In summary, the multi-stage LSTM codec can capture the time-series positional relationship of each individual moving vehicle, and also can capture the relative positional relationship between vehicles, so that the dynamic interaction situation between vehicles or between a vehicle and other obstacles can be better analyzed. And, by combining the spatiotemporal attention module (or component), the corresponding attention can be calculated for each stage of the LSTM module, thereby improving the accuracy, flexibility and applicability of the prediction.
Step S130, inputting the vehicle running track information acquired in real time and the time-space diagram information of the road condition where the vehicle runs into the trained track prediction model to obtain the predicted running track of the vehicle at the subsequent moment.
After the training is completed, in a prediction stage, the vehicle running track information obtained in real time and the corresponding space-time diagram information are used as input, and the predicted vehicle running track can be obtained, wherein the data obtaining process is similar to that in the training stage and is not repeated herein.
In conclusion, the data structure obtained by utilizing the space-time attention mechanism is ingenious in form, the relation between points and edges in the graph structure is effectively utilized, space-time information is represented and predicted through the multi-stage LSTM module, and a reasonable structural framework is combined, so that training parameters are reduced, the accuracy of vehicle trajectory prediction and the flexibility of a model are improved, and the robustness of the model is enhanced. Compared with the prior art, the method has remarkable advantages in the aspects of efficiency and robustness.
The present invention may be a system, method and/or computer program product. The computer program product may include a computer-readable storage medium having computer-readable program instructions embodied therewith for causing a processor to implement various aspects of the present invention.
The computer readable storage medium may be a tangible device that can hold and store the instructions for use by the instruction execution device. The computer readable storage medium may be, for example, but not limited to, an electronic memory device, a magnetic memory device, an optical memory device, an electromagnetic memory device, a semiconductor memory device, or any suitable combination of the foregoing. More specific examples (a non-exhaustive list) of the computer readable storage medium would include the following: a portable computer diskette, a hard disk, a Random Access Memory (RAM), a read-only memory (ROM), an erasable programmable read-only memory (EPROM or flash memory), a Static Random Access Memory (SRAM), a portable compact disc read-only memory (CD-ROM), a Digital Versatile Disc (DVD), a memory stick, a floppy disk, a mechanical coding device, such as punch cards or in-groove projection structures having instructions stored thereon, and any suitable combination of the foregoing. Computer-readable storage media as used herein is not to be construed as transitory signals per se, such as radio waves or other freely propagating electromagnetic waves, electromagnetic waves propagating through a waveguide or other transmission medium (e.g., optical pulses through a fiber optic cable), or electrical signals transmitted through electrical wires.
The computer-readable program instructions described herein may be downloaded from a computer-readable storage medium to a respective computing/processing device, or to an external computer or external storage device via a network, such as the internet, a local area network, a wide area network, and/or a wireless network. The network may include copper transmission cables, fiber optic transmission, wireless transmission, routers, firewalls, switches, gateway computers and/or edge servers. The network adapter card or network interface in each computing/processing device receives computer-readable program instructions from the network and forwards the computer-readable program instructions for storage in a computer-readable storage medium in the respective computing/processing device.

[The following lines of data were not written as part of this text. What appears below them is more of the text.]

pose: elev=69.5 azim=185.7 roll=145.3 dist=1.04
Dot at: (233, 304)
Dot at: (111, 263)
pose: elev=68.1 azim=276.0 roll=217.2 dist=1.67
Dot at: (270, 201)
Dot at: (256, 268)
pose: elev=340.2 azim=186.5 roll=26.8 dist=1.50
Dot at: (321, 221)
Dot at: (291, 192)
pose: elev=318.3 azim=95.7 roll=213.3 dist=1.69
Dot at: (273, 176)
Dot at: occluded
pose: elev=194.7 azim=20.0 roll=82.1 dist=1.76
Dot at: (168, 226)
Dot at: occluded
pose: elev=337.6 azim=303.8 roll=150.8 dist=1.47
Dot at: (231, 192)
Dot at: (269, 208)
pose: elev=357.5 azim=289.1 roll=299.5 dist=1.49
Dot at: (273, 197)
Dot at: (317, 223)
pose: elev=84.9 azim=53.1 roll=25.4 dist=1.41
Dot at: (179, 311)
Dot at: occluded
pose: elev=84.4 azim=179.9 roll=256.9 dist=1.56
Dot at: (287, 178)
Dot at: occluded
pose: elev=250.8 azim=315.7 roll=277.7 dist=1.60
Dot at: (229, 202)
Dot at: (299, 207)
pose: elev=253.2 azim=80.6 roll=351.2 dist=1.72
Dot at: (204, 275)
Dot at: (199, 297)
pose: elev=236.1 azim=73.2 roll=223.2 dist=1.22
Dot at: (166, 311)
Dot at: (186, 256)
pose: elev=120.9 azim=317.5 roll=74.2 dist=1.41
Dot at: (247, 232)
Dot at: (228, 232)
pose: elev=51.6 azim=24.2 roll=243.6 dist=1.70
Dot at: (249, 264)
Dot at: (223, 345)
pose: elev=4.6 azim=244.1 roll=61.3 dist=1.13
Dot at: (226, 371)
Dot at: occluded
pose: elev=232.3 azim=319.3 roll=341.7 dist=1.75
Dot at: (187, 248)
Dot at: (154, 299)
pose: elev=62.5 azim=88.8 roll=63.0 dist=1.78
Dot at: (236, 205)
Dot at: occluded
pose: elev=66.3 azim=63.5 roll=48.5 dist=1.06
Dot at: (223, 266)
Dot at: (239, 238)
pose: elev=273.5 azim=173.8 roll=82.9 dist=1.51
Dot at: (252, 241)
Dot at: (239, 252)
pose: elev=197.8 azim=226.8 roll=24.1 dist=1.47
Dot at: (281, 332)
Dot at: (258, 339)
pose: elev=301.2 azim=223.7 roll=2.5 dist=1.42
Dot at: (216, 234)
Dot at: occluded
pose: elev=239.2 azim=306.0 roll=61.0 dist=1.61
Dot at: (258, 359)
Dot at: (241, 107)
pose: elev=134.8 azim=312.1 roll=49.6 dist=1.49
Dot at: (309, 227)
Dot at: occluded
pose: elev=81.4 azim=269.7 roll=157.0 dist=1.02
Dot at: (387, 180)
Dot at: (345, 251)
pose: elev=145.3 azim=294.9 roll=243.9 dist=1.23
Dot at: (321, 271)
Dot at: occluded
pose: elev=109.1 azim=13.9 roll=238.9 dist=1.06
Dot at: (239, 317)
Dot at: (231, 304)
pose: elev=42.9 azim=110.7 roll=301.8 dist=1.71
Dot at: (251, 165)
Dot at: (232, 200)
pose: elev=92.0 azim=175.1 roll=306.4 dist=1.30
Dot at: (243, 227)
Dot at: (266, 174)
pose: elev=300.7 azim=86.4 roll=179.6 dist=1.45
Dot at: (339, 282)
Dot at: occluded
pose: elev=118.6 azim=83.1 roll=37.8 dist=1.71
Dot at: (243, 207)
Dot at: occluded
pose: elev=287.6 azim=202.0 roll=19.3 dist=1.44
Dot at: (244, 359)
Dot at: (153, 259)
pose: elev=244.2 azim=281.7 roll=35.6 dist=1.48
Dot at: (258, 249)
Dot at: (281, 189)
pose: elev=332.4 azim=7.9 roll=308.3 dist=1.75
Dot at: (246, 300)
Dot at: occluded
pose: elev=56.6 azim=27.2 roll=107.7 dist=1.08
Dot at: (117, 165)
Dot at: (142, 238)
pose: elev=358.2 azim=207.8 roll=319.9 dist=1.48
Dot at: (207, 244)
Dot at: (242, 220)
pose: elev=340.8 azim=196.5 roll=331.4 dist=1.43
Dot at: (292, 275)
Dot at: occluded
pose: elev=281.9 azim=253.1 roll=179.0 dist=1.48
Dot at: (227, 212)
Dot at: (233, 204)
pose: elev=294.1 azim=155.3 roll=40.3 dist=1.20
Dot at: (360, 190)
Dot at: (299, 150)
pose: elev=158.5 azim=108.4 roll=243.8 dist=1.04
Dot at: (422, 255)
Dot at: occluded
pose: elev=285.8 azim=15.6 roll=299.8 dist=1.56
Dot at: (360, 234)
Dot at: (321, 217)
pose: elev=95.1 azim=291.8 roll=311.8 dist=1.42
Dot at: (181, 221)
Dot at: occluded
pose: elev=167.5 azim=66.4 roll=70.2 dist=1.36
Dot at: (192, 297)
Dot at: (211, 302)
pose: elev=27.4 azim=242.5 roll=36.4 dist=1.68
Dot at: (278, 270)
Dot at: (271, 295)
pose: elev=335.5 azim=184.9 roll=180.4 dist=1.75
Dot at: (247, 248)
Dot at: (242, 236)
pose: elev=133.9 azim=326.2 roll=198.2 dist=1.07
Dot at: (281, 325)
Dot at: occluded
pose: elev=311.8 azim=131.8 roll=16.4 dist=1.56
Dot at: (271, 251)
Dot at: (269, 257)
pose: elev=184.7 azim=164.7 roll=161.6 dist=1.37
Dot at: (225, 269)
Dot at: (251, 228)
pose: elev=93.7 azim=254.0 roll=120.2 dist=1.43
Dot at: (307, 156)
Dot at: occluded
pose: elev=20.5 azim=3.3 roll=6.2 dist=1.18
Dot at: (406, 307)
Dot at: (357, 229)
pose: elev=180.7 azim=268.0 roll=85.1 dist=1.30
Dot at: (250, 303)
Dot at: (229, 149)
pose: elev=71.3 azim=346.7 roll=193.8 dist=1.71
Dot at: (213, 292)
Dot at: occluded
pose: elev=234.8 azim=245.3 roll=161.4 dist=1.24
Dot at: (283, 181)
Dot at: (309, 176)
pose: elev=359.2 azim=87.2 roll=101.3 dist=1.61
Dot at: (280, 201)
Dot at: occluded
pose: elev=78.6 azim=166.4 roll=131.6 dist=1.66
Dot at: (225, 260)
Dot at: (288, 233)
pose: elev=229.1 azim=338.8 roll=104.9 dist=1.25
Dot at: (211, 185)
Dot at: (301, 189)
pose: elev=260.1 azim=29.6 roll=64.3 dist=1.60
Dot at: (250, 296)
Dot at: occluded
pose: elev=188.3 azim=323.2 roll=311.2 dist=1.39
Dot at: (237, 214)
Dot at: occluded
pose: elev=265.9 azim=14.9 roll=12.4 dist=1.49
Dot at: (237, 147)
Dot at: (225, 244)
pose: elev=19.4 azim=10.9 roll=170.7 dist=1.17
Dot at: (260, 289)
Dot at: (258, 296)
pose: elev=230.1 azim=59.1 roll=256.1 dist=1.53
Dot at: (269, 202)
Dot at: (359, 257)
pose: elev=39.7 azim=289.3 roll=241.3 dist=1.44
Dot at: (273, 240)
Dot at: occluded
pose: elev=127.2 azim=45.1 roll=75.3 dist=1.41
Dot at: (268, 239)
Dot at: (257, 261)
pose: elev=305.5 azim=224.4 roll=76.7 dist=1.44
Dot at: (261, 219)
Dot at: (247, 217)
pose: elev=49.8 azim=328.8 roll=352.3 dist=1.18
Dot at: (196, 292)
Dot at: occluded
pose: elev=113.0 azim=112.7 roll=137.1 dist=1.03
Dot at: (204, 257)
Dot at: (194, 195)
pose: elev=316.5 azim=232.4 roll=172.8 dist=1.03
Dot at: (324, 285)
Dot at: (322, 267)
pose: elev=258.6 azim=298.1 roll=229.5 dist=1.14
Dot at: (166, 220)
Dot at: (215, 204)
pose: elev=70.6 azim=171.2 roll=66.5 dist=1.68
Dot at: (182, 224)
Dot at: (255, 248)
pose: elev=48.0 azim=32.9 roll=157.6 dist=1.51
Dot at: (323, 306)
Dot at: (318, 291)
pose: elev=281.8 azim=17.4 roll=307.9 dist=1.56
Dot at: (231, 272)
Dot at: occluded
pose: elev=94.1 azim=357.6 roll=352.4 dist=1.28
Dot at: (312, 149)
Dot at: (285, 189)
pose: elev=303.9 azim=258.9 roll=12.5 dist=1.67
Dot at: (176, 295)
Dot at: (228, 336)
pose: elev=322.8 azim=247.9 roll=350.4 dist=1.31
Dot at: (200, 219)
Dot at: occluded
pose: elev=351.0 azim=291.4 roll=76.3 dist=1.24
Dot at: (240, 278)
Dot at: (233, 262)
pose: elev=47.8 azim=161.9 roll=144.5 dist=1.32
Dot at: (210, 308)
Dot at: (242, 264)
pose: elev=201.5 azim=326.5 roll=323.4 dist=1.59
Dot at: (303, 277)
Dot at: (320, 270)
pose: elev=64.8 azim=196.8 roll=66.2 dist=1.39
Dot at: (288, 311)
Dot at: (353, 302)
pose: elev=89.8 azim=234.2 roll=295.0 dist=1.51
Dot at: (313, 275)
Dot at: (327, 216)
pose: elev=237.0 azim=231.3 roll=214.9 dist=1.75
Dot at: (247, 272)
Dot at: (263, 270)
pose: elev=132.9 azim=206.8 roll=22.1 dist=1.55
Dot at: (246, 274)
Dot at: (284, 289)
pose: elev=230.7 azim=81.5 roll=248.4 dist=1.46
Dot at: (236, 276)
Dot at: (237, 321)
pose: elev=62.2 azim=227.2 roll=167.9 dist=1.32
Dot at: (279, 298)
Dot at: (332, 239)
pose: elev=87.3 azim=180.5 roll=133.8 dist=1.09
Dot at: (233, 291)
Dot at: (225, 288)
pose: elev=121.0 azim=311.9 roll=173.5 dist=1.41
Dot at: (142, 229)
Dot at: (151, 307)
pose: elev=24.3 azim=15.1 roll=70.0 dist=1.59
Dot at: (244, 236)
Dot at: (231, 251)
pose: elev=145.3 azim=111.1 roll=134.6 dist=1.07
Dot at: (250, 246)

The computer program instructions for carrying out operations of the present invention may be assembler instructions, Instruction Set Architecture (ISA) instructions, machine-related instructions, microcode, firmware instructions, state setting data, or source or object code written in any combination of one or more programming languages, including an object oriented programming language such as Smalltalk, C + + or the like and conventional procedural programming languages, such as the "C" programming language or similar programming languages. The computer-readable program instructions may execute entirely on the user's computer, partly on the user's computer, as a stand-alone software package, partly on the user's computer and partly on a remote computer or entirely on the remote computer or server. In the case of a remote computer, the remote computer may be connected to the user's computer through any type of network, including a Local Area Network (LAN) or a Wide Area Network (WAN), or the connection may be made to an external computer (for example, through the Internet using an Internet service provider). In some embodiments, aspects of the present invention are implemented by personalizing an electronic circuit, such as a programmable logic circuit, a Field Programmable Gate Array (FPGA), or a Programmable Logic Array (PLA), with state information of computer-readable program instructions, which can execute the computer-readable program instructions.
Aspects of the present invention are described herein with reference to flowchart illustrations and/or block diagrams of methods, apparatus (systems) and computer program products according to embodiments of the invention. It will be understood that each block of the flowchart illustrations and/or block diagrams, and combinations of blocks in the flowchart illustrations and/or block diagrams, can be implemented by computer-readable program instructions.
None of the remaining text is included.